On February 26th, a workshop “Mapping Urban History in the Digital Age” organised by C²DH took place at the University of Luxembourg. The two main themes of the workshop were data modelling, including frameworks of map presentations, and virtual reconstructions with a focus on transmedia storytelling.
The first theme started with a presentation from Taras Nazaruk, who introduced the design of the“Lviv interactive” project, which focuses on how information from different narratives has been merged into the spatial dataset of the town. The next talk, by Steve Kass and Martin Uhrmacher, introduced Villux – the historical atlas of Luxembourg.
Sam Mersch from DHH discussed how toponomastic spatial data can be used to explore historical activities at the level of landscape.
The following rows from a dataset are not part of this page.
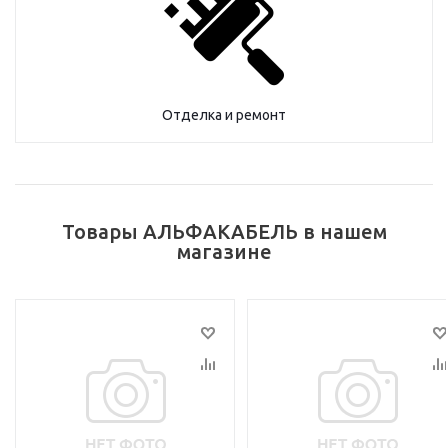
Отделка и ремонт
Товары АЛЬФАКАБЕЛЬ в нашем
магазине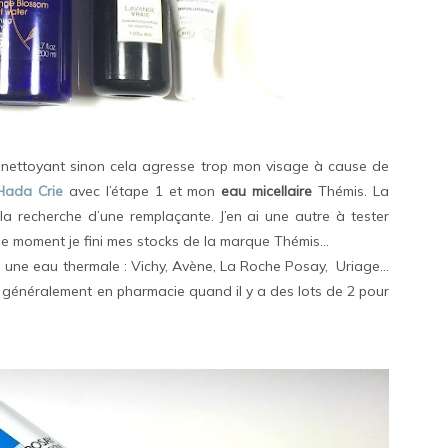
nettoyant sinon cela agresse trop mon visage à cause de
 Hada Crie
avec l’étape 1 et mon
eau micellaire
Thémis. La
 la recherche d’une remplaçante. J’en ai une autre à tester
le moment je fini mes stocks de la marque Thémis…
ours une eau thermale : Vichy, Avène, La Roche Posay,
Uriage…
e généralement en pharmacie quand il y a des lots de 2 pour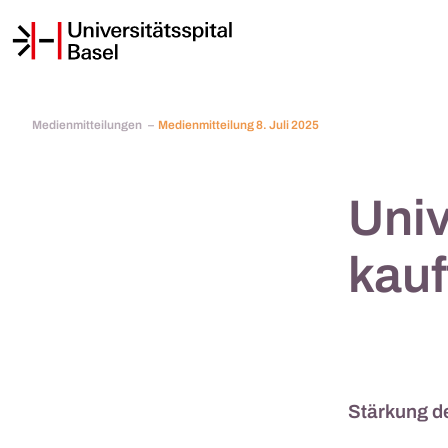
Medienmitteilungen
Medienmitteilung 8. Juli 2025
Univ
kauf
Stärkung de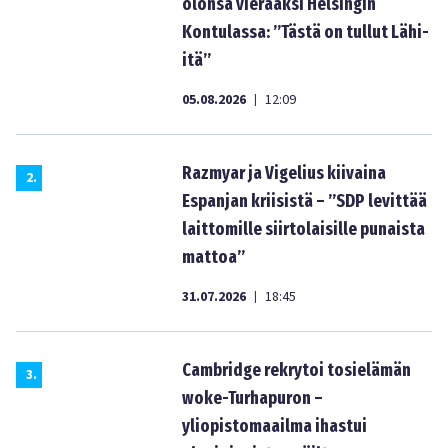
olonsa vieraaksi Helsingin
Kontulassa: ”Tästä on tullut Lähi-
itä”
05.08.2026
12:09
|
Razmyar ja Vigelius kiivaina
2
.
Espanjan kriisistä – ”SDP levittää
laittomille siirtolaisille punaista
mattoa”
31.07.2026
18:45
|
Cambridge rekrytoi tosielämän
3
.
woke-Turhapuron –
yliopistomaailma ihastui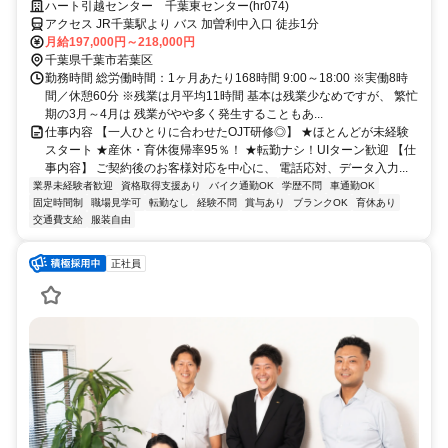
ハート引越センター 千葉東センター(hr074)
アクセス JR千葉駅より バス 加曽利中入口 徒歩1分
月給197,000円～218,000円
千葉県千葉市若葉区
勤務時間 総労働時間：1ヶ月あたり168時間 9:00～18:00 ※実働8時
間／休憩60分 ※残業は月平均11時間 基本は残業少なめですが、 繁忙
期の3月～4月は 残業がやや多く発生することもあ...
仕事内容 【一人ひとりに合わせたOJT研修◎】 ★ほとんどが未経験
スタート ★産休・育休復帰率95％！ ★転勤ナシ！UIターン歓迎 【仕
事内容】 ご契約後のお客様対応を中心に、 電話応対、データ入力...
業界未経験者歓迎
資格取得支援あり
バイク通勤OK
学歴不問
車通勤OK
固定時間制
職場見学可
転勤なし
経験不問
賞与あり
ブランクOK
育休あり
交通費支給
服装自由
正社員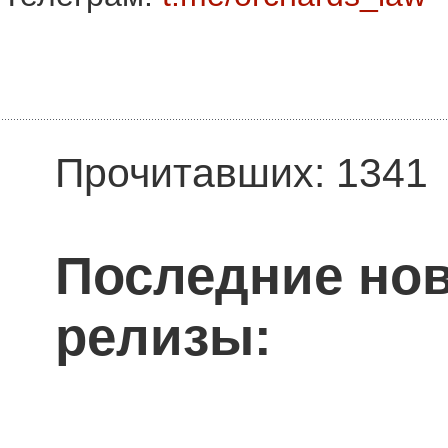
Прочитавших: 1341
Последние нов
релизы: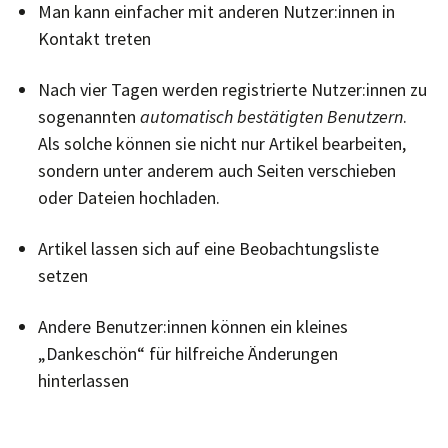
Man kann einfacher mit anderen Nutzer:innen in
Kontakt treten
Nach vier Tagen werden registrierte Nutzer:innen zu
sogenannten
automatisch bestätigten Benutzern
.
Als solche können sie nicht nur Artikel bearbeiten,
sondern unter anderem auch Seiten verschieben
oder Dateien hochladen.
Artikel lassen sich auf eine Beobachtungsliste
setzen
Andere Benutzer:innen können ein kleines
„Dankeschön“ für hilfreiche Änderungen
hinterlassen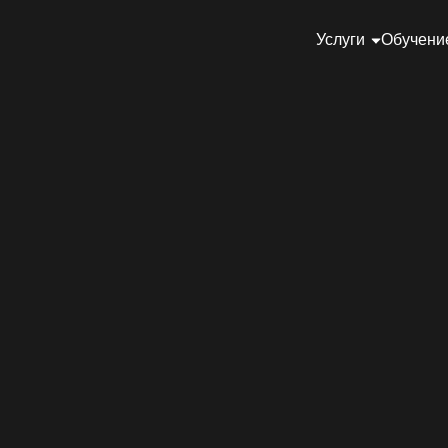
Услуги
Обучени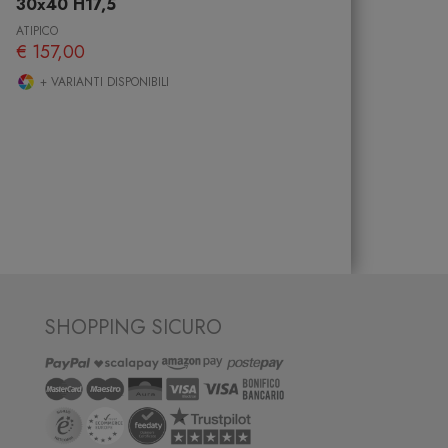
30x40 H17,5
ATIPICO
€ 157,00
+ VARIANTI DISPONIBILI
SHOPPING SICURO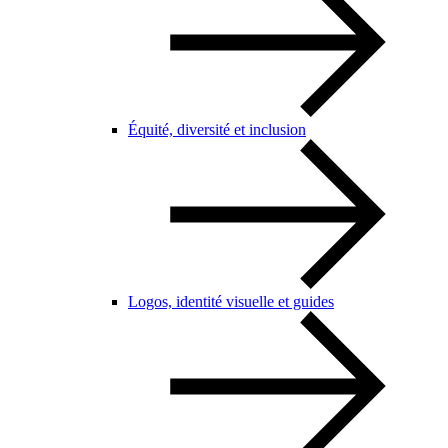
Équité, diversité et inclusion
Logos, identité visuelle et guides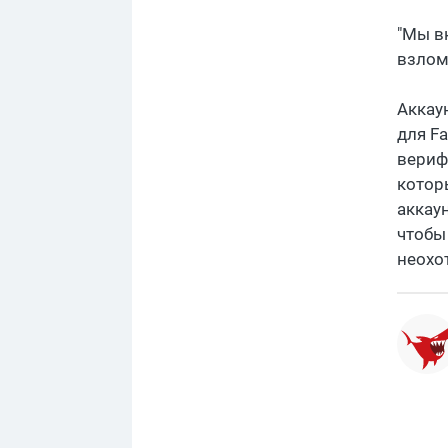
"Мы в
взломо
Аккау
для F
вериф
котор
аккаун
чтобы
неохо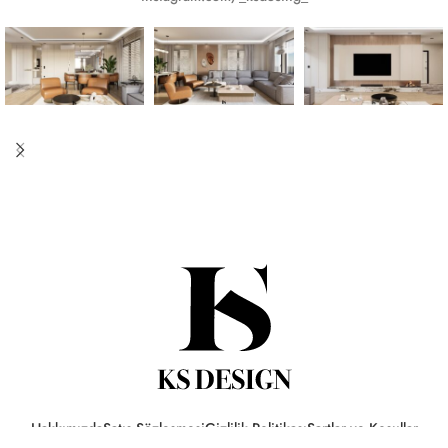
Hakkımızda
Satış Sözleşmesi
Gizlilik Politikası
Şartlar ve Koşullar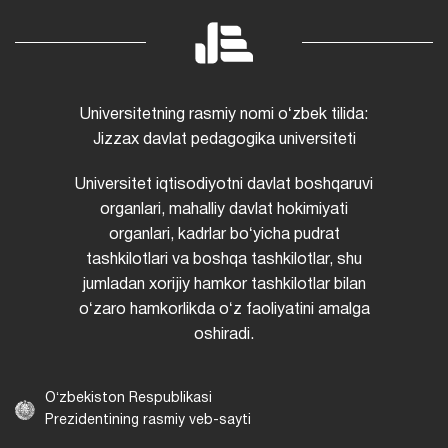
Universitetning rasmiy nomi oʻzbek tilida:
Jizzax davlat pedagogika universiteti
Universitet iqtisodiyotni davlat boshqaruvi
organlari, mahalliy davlat hokimiyati
organlari, kadrlar boʻyicha pudrat
tashkilotlari va boshqa tashkilotlar, shu
jumladan xorijiy hamkor tashkilotlar bilan
oʻzaro hamkorlikda oʻz faoliyatini amalga
oshiradi.
Oʻzbekiston Respublikasi
Prezidentining rasmiy veb-sayti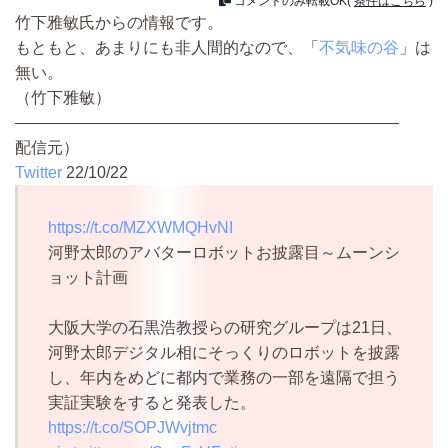
コメントのみ転載OK(
条件はこちら
)
竹下雅敏氏からの情報です。
もともと、あまりにも非人間的なので、「
不気味の谷
」は
無い。
（竹下雅敏）
————————————————————————
配信元）
Twitter
22/10/22
https://t.co/MZXWMQHvNI
河野太郎のアバターロボットお披露目～ムーンシ
ョット計画
大阪大学の石黒浩教授らの研究グループは21日、
河野太郎デジタル相にそっくりのロボットを披露
し、年内をめどに都内で業務の一部を遠隔で担う
実証実験をすると発表した。
https://t.co/SOPJWvjtmc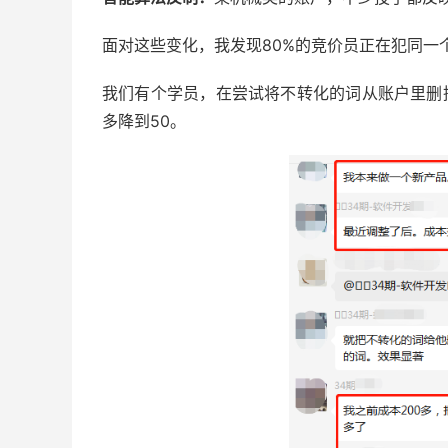
面对这些变化，我发现80%的竞价员正在犯同一
我们有个学员，在尝试将不转化的词从账户里删
多降到50。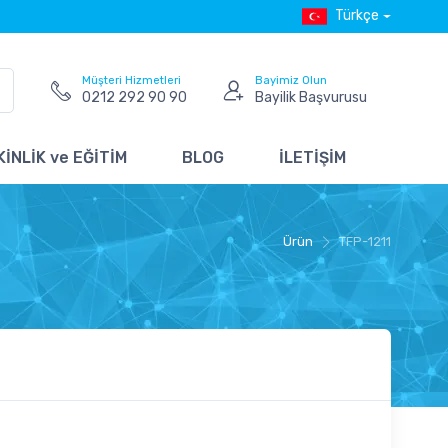
Türkçe
Müşteri Hizmetleri
Bayimiz Olun
0212 292 90 90
Bayilik Başvurusu
İNLİK ve EĞİTİM
BLOG
İLETİŞİM
Ürün
TFP-1211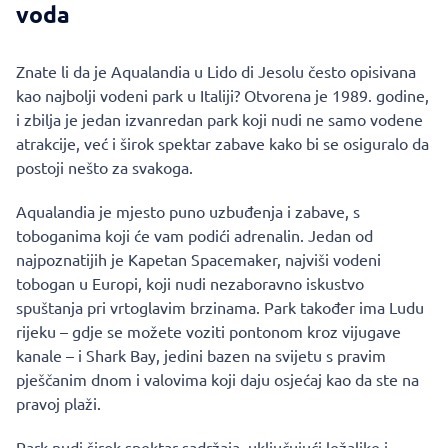
voda
Znate li da je Aqualandia u Lido di Jesolu često opisivana
kao najbolji vodeni park u Italiji? Otvorena je 1989. godine,
i zbilja je jedan izvanredan park koji nudi ne samo vodene
atrakcije, već i širok spektar zabave kako bi se osiguralo da
postoji nešto za svakoga.
Aqualandia je mjesto puno uzbuđenja i zabave, s
toboganima koji će vam podići adrenalin. Jedan od
najpoznatijih je Kapetan Spacemaker, najviši vodeni
tobogan u Europi, koji nudi nezaboravno iskustvo
spuštanja pri vrtoglavim brzinama. Park također ima Ludu
rijeku – gdje se možete voziti pontonom kroz vijugave
kanale – i Shark Bay, jedini bazen na svijetu s pravim
pješčanim dnom i valovima koji daju osjećaj kao da ste na
pravoj plaži.
Park nudi širok spektar sadržaja, uključujući ležaljke i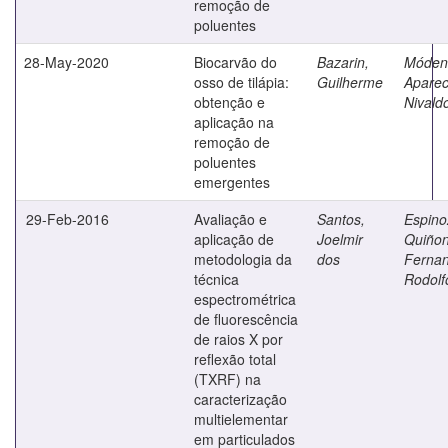
remoção de
poluentes
28-May-2020
Biocarvão do
Bazarin,
Móden
osso de tilápia:
Guilherme
Aparec
obtenção e
Nivald
aplicação na
remoção de
poluentes
emergentes
29-Feb-2016
Avaliação e
Santos,
Espino
aplicação de
Joelmir
Quiñon
metodologia da
dos
Ferna
técnica
Rodolf
espectrométrica
de fluorescência
de raios X por
reflexão total
(TXRF) na
caracterização
multielementar
em particulados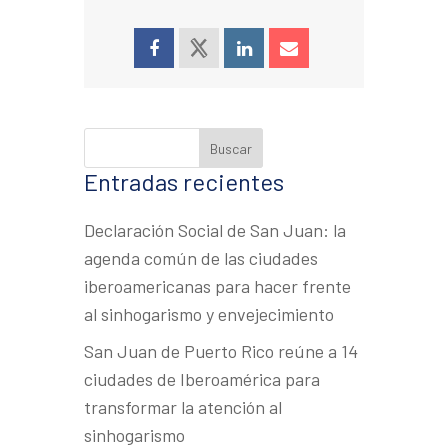
Entradas recientes
Declaración Social de San Juan: la
agenda común de las ciudades
iberoamericanas para hacer frente
al sinhogarismo y envejecimiento
San Juan de Puerto Rico reúne a 14
ciudades de Iberoamérica para
transformar la atención al
sinhogarismo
Kaarel Sikk introduced how agent-based modelling can be used to model and explore the construction of space by human society. The topic of mapping was continued by Malte Helfer who presented GR-Atlas – the platform of presenting thematic maps of the Greater Region.
The theme moved towards interactive storytelling, with Marleen de Kramer giving an overview of the project of 3D reconstruction of the landscape around the castle of Larochette. Anne Hofmann continued with interactive storytelling as applied in the Lëtzebuerg City Museum exhibitions. Pit Vinandy closed the session with his talk about the virtual reconstruction of historic Luxembourg city centre for social virtual reality platforms, focusing on the latest Pfaffenthal 1867 project.
The last presentation stood out as very different, as the reconstructions were motivated by artistic desire to create and the work was thus unrestricted by academic obligations. It made an excellent introduction to the subsequent discussion about the role of historians in the research and dissemination process, from understanding sources to transmedia storytelling.
Following questions stood out among those discussed:
How much should historians, or academy in general, be involved in the process of digital tool creation?
Although historians have created their own applications for custom database systems and storytelling applications, there is a certain level at which they should be rely on applications and hosting services created for industry. The question was first discussed in relation to GR-Atlas, which is based on AtlasFX software. Malte Helfer explained the reasoning behind requirements for external support – academic project usually don’t (and maybe shouldn’t ) have the capacity for maintenance of complex digital tools.
Pit Vinandy’s story of creating reconstructions of historical center of Luxembourg relies even more on industry and commercial software, as social virtual reality platforms were used as a basic platform. But his story also discussed risks associated with commercial software. The tools might cease working when the business model becomes unsustainable and unpredictable pricing policy might make it suddenly unaffordable.
Should historians pursue maximal factual precision while recreating past events?
Factual precision is central to historical research, but obviously, it has its limits. For example, while virtually reconstructing a house at given point in time, there are a lot of details about which we have no information. Marleen de Kramer discussed an approach in which historical reconstructions also provide access to information about historical accuracy.
In VR environments, it gets quite complicated. Citing Pit Vinandy, a world interesting for explorative people has to have a fractal-like structure: as you look closer, a new level of detail emerges. Those details could create narratives in a virtual world which did not really happen. We could imagine a house but in a VR world. We would like to add a hole in its wall and a rat in the hole. And the rat would scare somebody. What should be the relation of historians’ work to this level of detail?
Those question led to a general one of what should be the historian’s role in creating historical reconstructions? There have been different approaches in practice. In several case, an artistic initiative has started the project and historians are responsible for accuracy and details, like in casting of movies or re-enactment events. An alternative has been a factually correct story where narrative is finished by historians and details are implemented by specialists. Are those results essentially different?